Hampton, who was 48 at the time of her death, taught in all areas of the physics curriculum, from introductory classes to upper-level lectures and laboratories. She also served as the faculty contact for the Materials Characterization Lab, which includes the college's scanning electron microscope and atomic force microscope.
Her research interests were highly multidisciplinary, drawing from chemistry and materials engineering as well as physics, and her areas of expertise included electrochemistry, nanoscale science, scanning probe microscopy, and batteries and fuel cells. She had received multiple research and equipment grants from the National Science Foundation and had several articles published in refereed journals. She had made a seminar presentation about her research during the college’s Winter Happening event in 2012.

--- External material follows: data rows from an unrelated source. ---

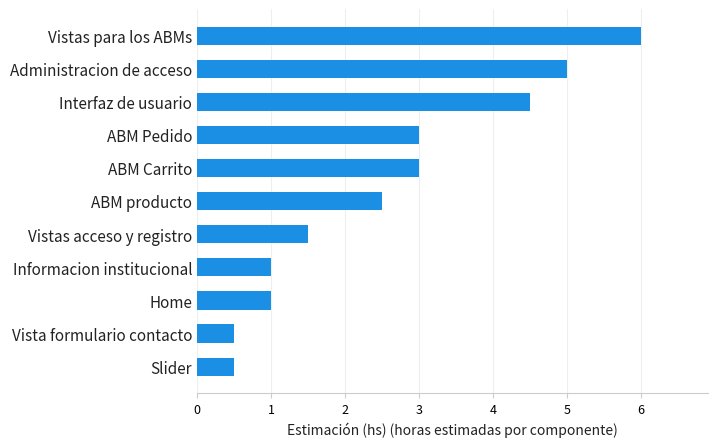

What is the approximate value at Vista formulario contacto?

0.5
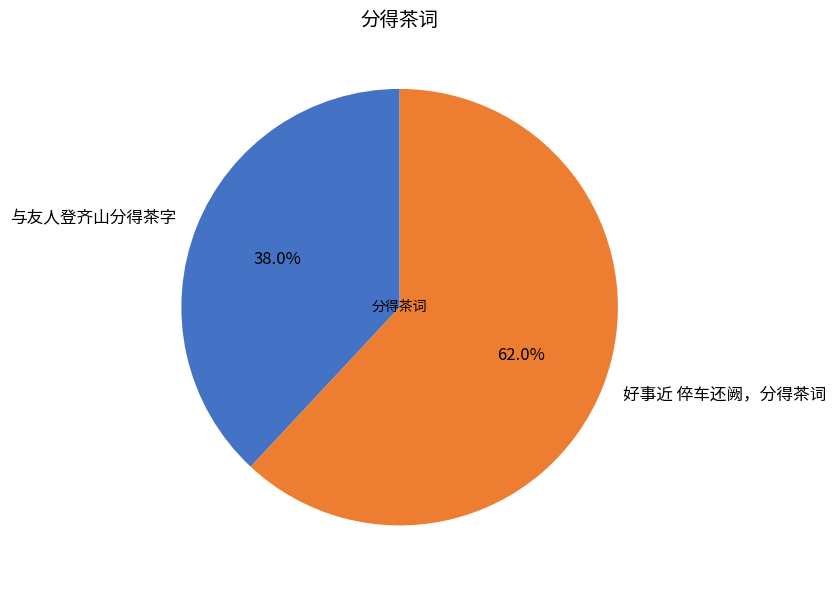

To the nearest percent, what portion does 好事近 倅车还阙，分得茶词 represent?

62%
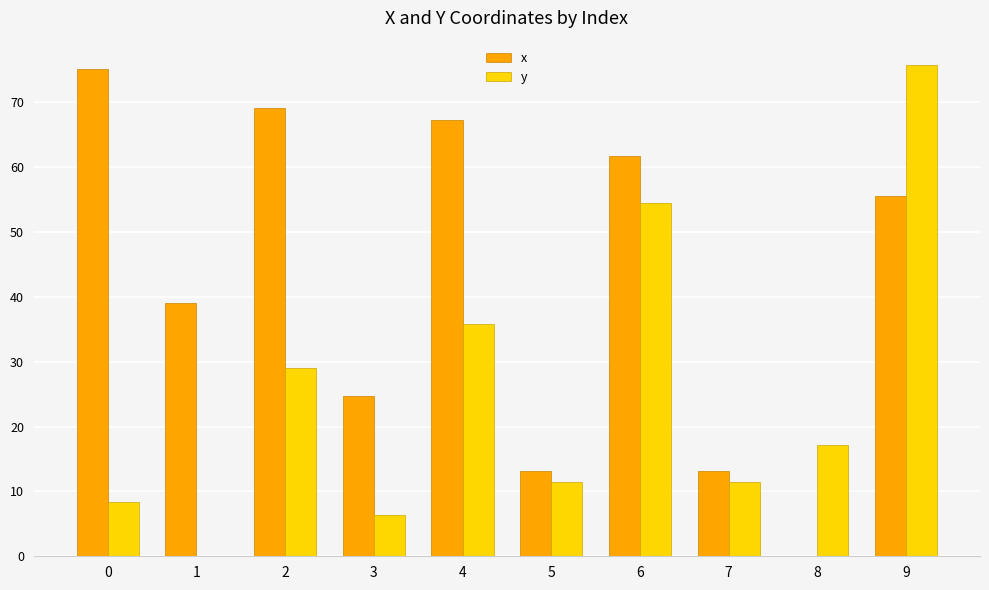

The value of y at 0 is 11.3. True or false?

False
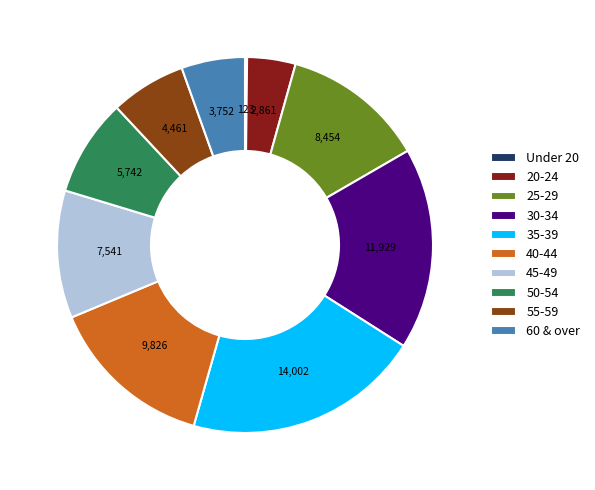

Is there any slice that represents more than half of the pie?

No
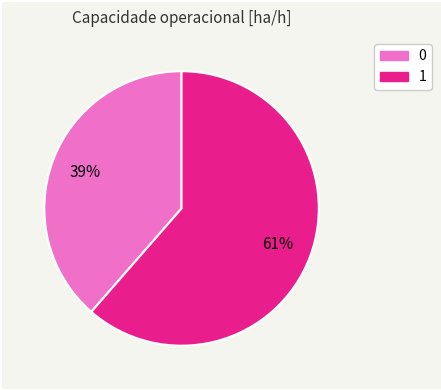

What percentage is the 0 slice, to the nearest percent?

39%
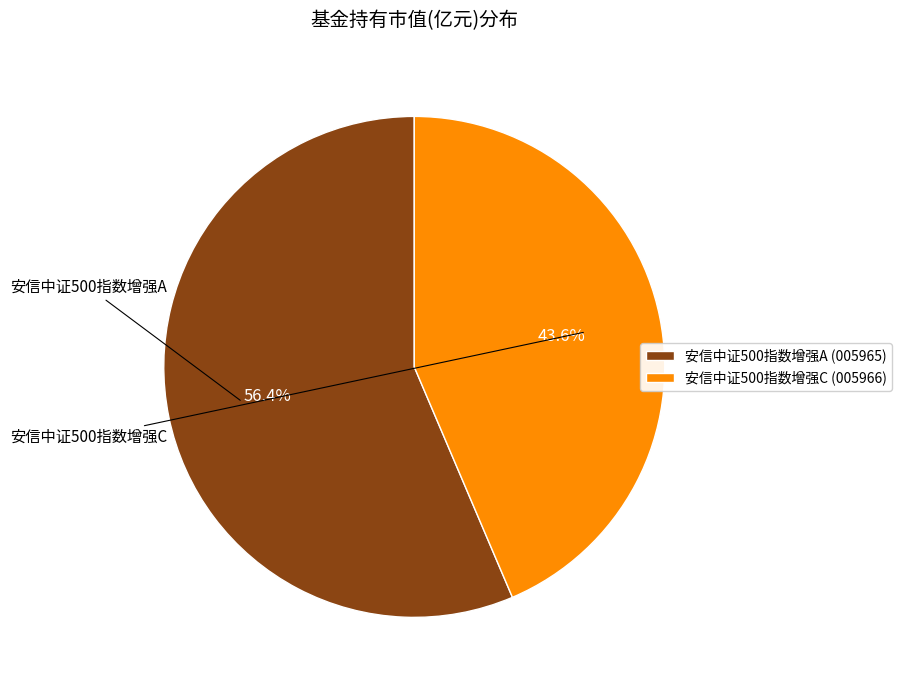

Which category has the biggest portion of the pie?

安信中证500指数增强A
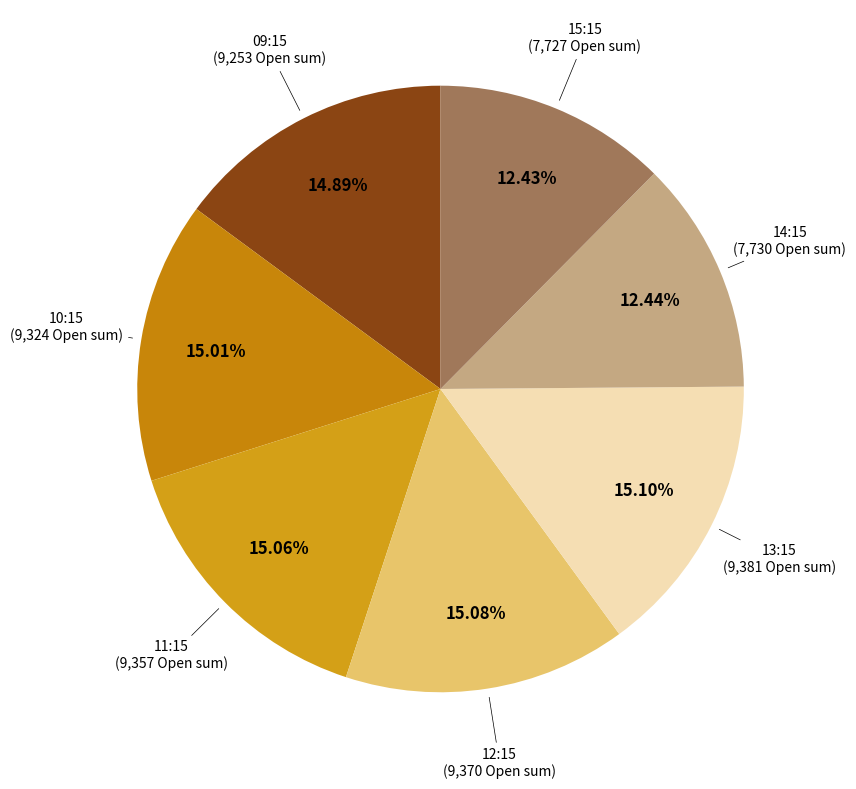

Between 15:15 and 10:15, which is larger?

10:15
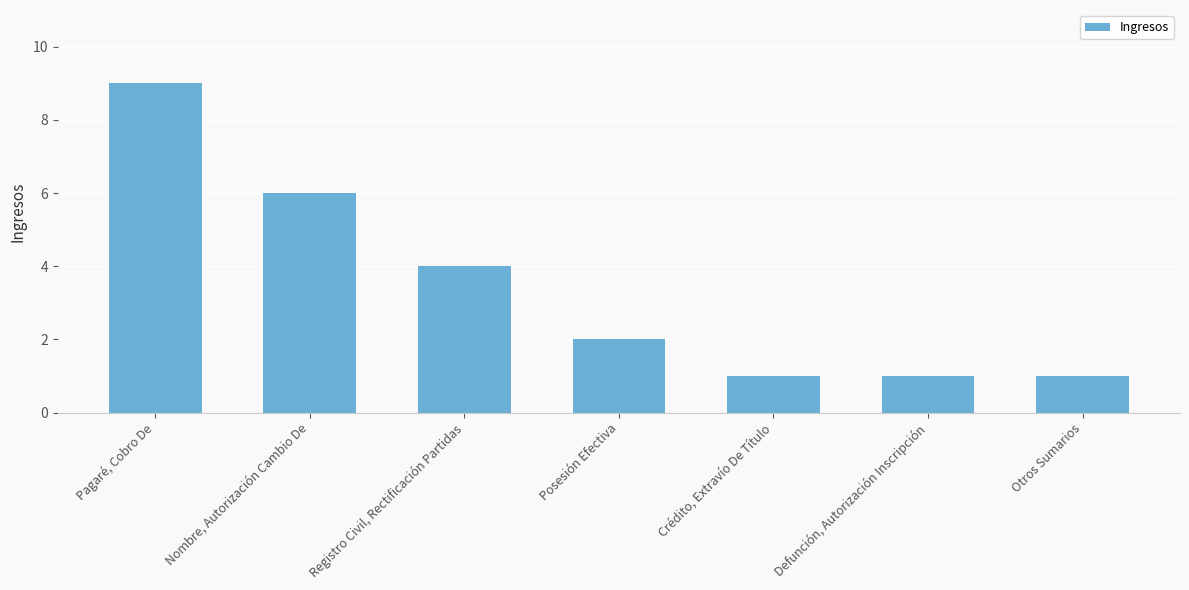

Count the values in the range 1 to 6.

6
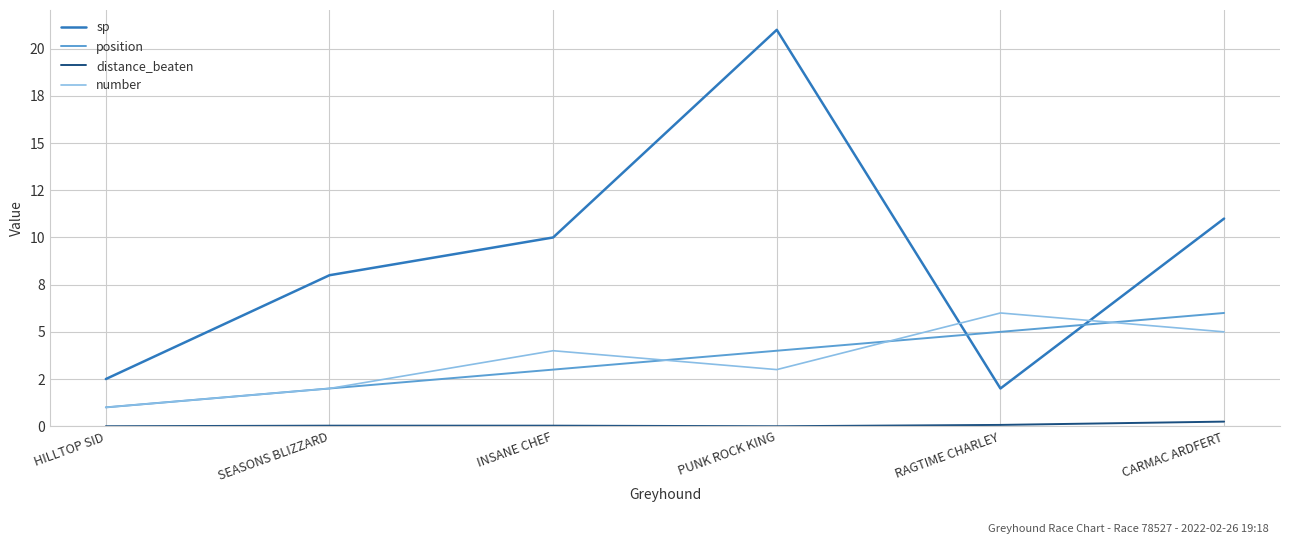

Is the value of distance_beaten at SEASONS BLIZZARD greater than the value of position at HILLTOP SID?

No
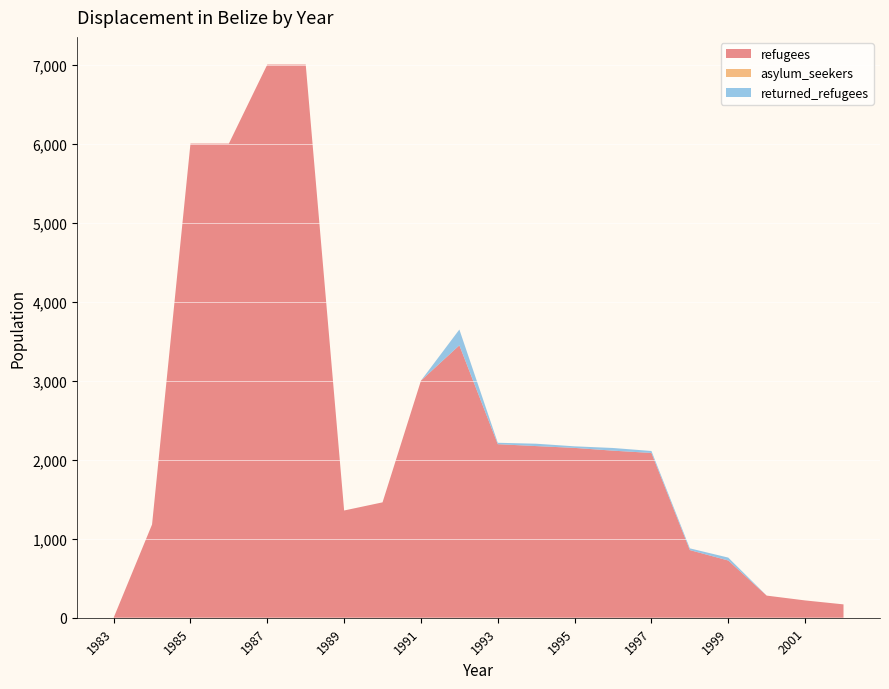

Reading left to right, transcribe all the data shown in this chart.

refugees: 0	1180	6000	6000	7000	7000	1357	1460	3000	3447	2196	2172	2149	2114	2085	856	724	280	219	169
asylum_seekers: 0	0	0	0	0	0	0	0	0	0	0	0	0	0	0	0	0	0	0	0
returned_refugees: 0	0	0	0	0	0	0	0	0	200	18	30	20	34	25	22	37	0	0	0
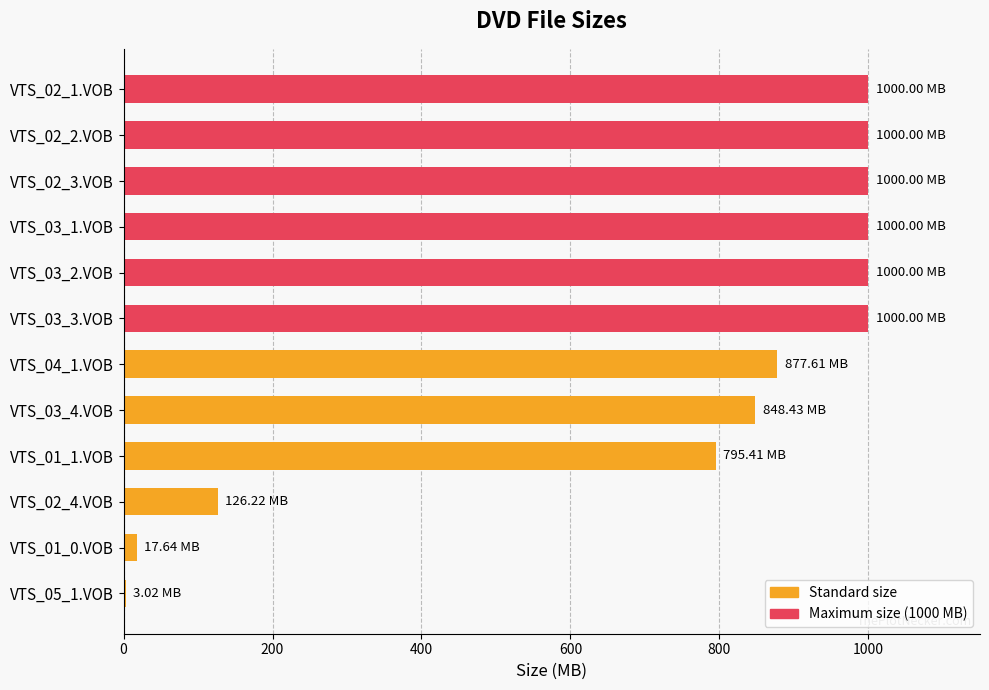

Approximately how many times larger is the value at VTS_03_2.VOB compared to VTS_03_1.VOB?

1.0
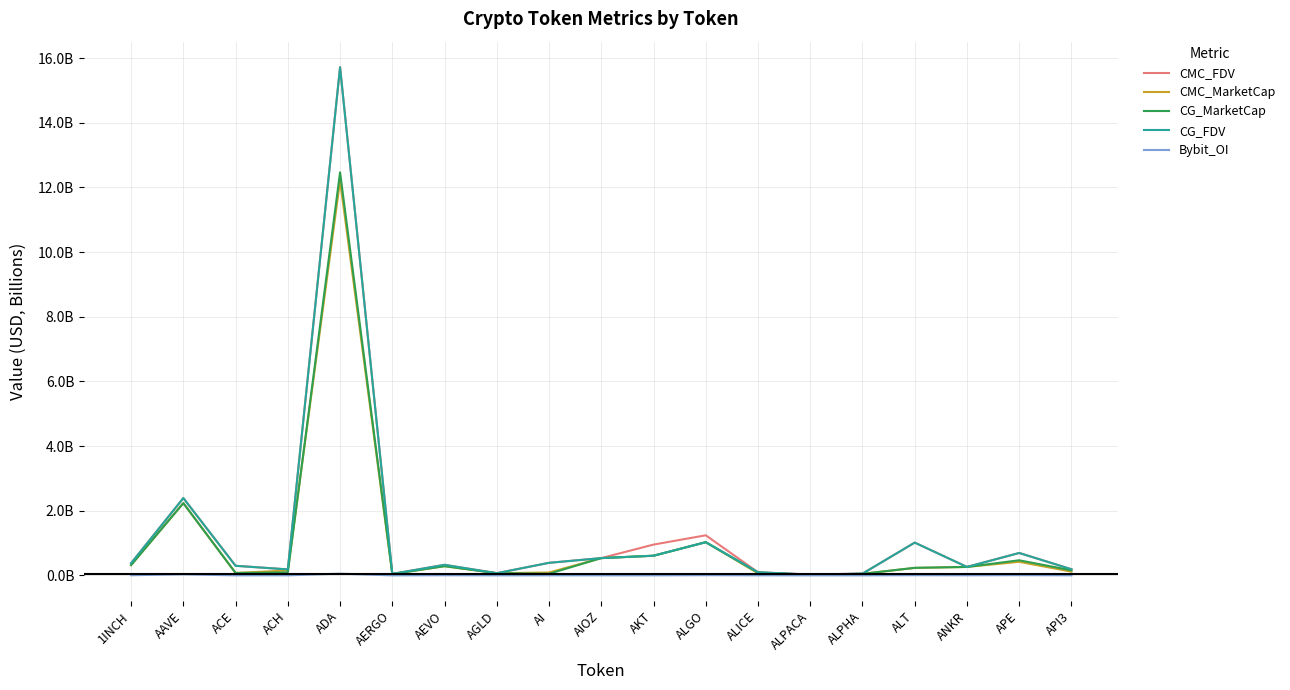

List the series in order of their peak value, highest first.

CMC_FDV, CG_FDV, CG_MarketCap, CMC_MarketCap, Bybit_OI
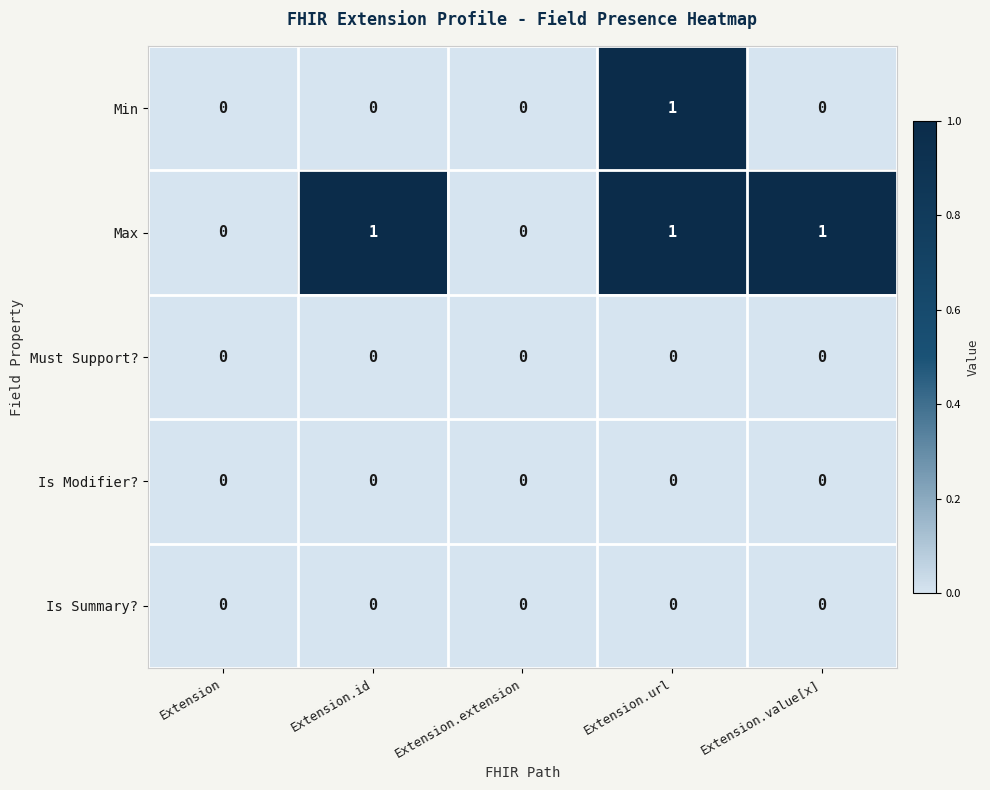

What is the total value across all series at Extension.value[x]?

1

Her collaborative research with students focused on understanding and controlling the fabrication of inorganic thin films and nanostructures for energy related applications. Through the years, students she mentored in research were co-authors on published research articles and received external awards and honors including a Goldwater Scholarship, a first-place research presentation award during the Annual Meeting and National Student Conference of the American Institute of Chemical Engineers, and being chosen to present research during the American Physical Society (APS) March Meeting, the largest physics meeting in the world.
Hampton was a member of Faith Christian Reformed Church in Holland, where she regularly participated in the worship team and had been a pastoral deacon. as well as a regular singer and clarinetist for the worship team. In addition, she loved her book group, her biking group, and the opportunity to tutor young girls in Kids Hope.
She had an adventurous side as well. She started school in Liberia, West Africa. She explored Europe with her family in 1984, 1995 and 2003. She worked in Cote D'Ivoire with her missionary aunt in 1993 during an Oberlin winter term. In 2018 traveled to China with her best college friend, and in 2019 she participated in an Iron Man competition with her gym, Valeo.
Hampton received her B.A. in physics with honors from Oberlin College in 1995; her M.Phil. in physics in 1996 from the University of Cambridge in England on a Churchill Fellowship; and her M.S. and Ph.D. in physics, in 1999 and 2002, respectively, from Cornell University. She had also been a post-doctoral fellow in a research laboratory at Penn State.